Chu, who won the Nobel for physics in 1997, isn't claiming that termites can save the world, as one headline recently screamed. But he does believe that the natural processes that allow termites to turn the hard fabric of plant material -- cellulose -- into an ethanol-like fuel hold secrets that could lead to cheap, clean-burning and virtually limitless fuel.
But first, he has to figure out how the termite works its magic.
"I haven't a clue," he says candidly about exactly what goes on in the guts of a termite. "But I'll find out."
Chu isn't thinking about building a better mouse trap. He's thinking about building a better termite. Or more precisely, he wants to create a whole new class of microorganisms, tiny microbes that are genetically engineered to produce far more fuel, or ethanol, than they need to survive. They would be tailor-made versions of the microbes that convert cellulose to fuel for termites.
It sounds far out. But this isn't a guy given to daydreaming. He has challenged the prestigious lab he now heads, Lawrence Berkeley Laboratory, to attack the problem on a multi-disciplinary basis.
"This is Steve's crusade right now," says a colleague. "He feels passionate about it."
Ethanol is a hot-button issue today, and hotly debated, because it can be used as a substitute for gasoline. But there's one serious problem. According to various studies, it takes more energy to extract ethanol from the most common source, corn, than the amount of energy that ends up in the ethanol.
It's a net energy loser, and while the fuel may be relatively clean, the processes required to produce it aren't.
It's "clearly a bad bargain," says one report out of the Berkeley lab.
That's precisely what Chu wants to change.
"We're beginning to sequence the microorganisms in the gut of a termite," he says. Once the genes are identified, the scientists can develop a "chemical understanding of what's really happening in breaking down the cellulose."
Cellulose forms the stiff walls of plant cells, so it is present in all plant material, even the mountains of trash that end up in landfills. It can be broken down, or fermented, by microbes to produce various products, like hydrogen or methanol.
But unfortunately, no microbes produce enough of it to be useful to humans. And that's exactly what Chu wants to change.
"If you look at how nature degrades biomaterial, like cellulose, you find that there are microorganisms that make things like ethanol and methane and so on," he says. But these microbes only make enough fuel to satisfy their own needs.
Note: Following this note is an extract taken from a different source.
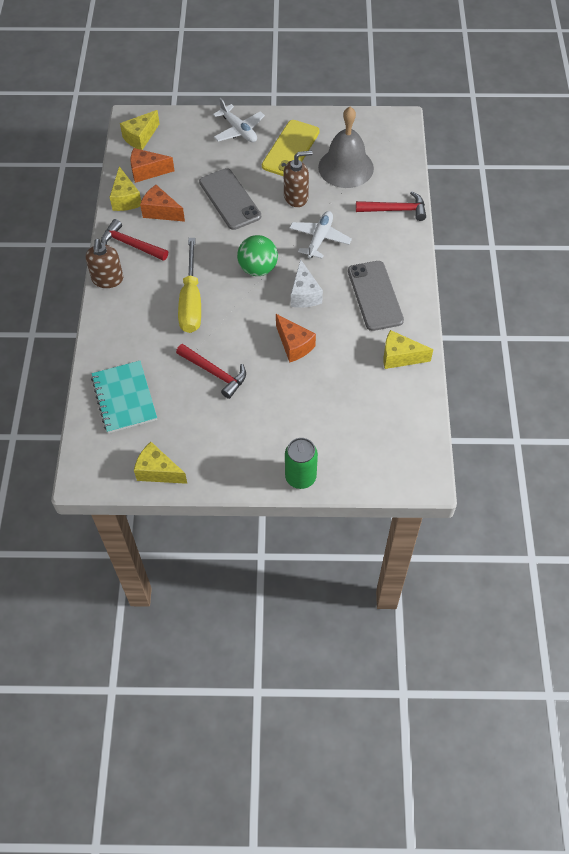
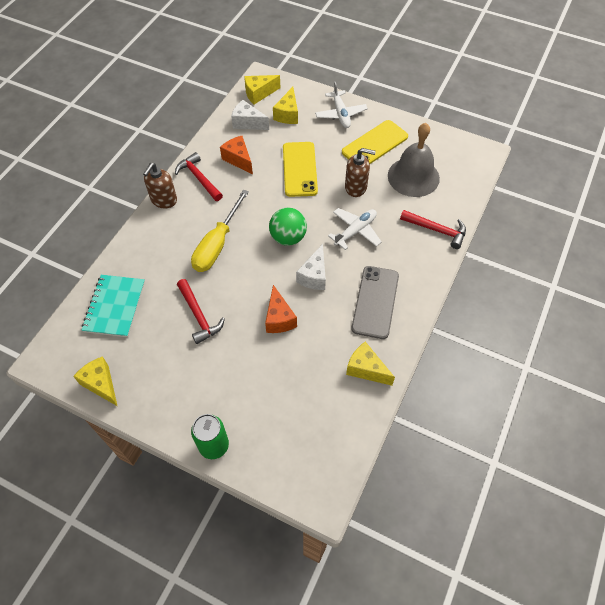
camera: 25 degrees right, 0 degrees up
(125, 199) = (217, 139): yellow cheese -> yellow cheese (288, 114)
(147, 171) = (248, 123): orange cheese -> white cheese
(230, 199) = (299, 169): grey phone -> yellow phone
"We can actually begin to take these organisms that do this in nature and get them to make more of the stuff they're already making. This goes beyond normal evolution. So the question is can we stimulate evolution along a particular path?" Chu says.
He thinks the answer is yes.
"We want to make conditions such that the microorganism that is a little more efficient [at degrading cellulose] will be encouraged to survive while the less-efficient ones are not encouraged to survive. Things like this are beginning to happen.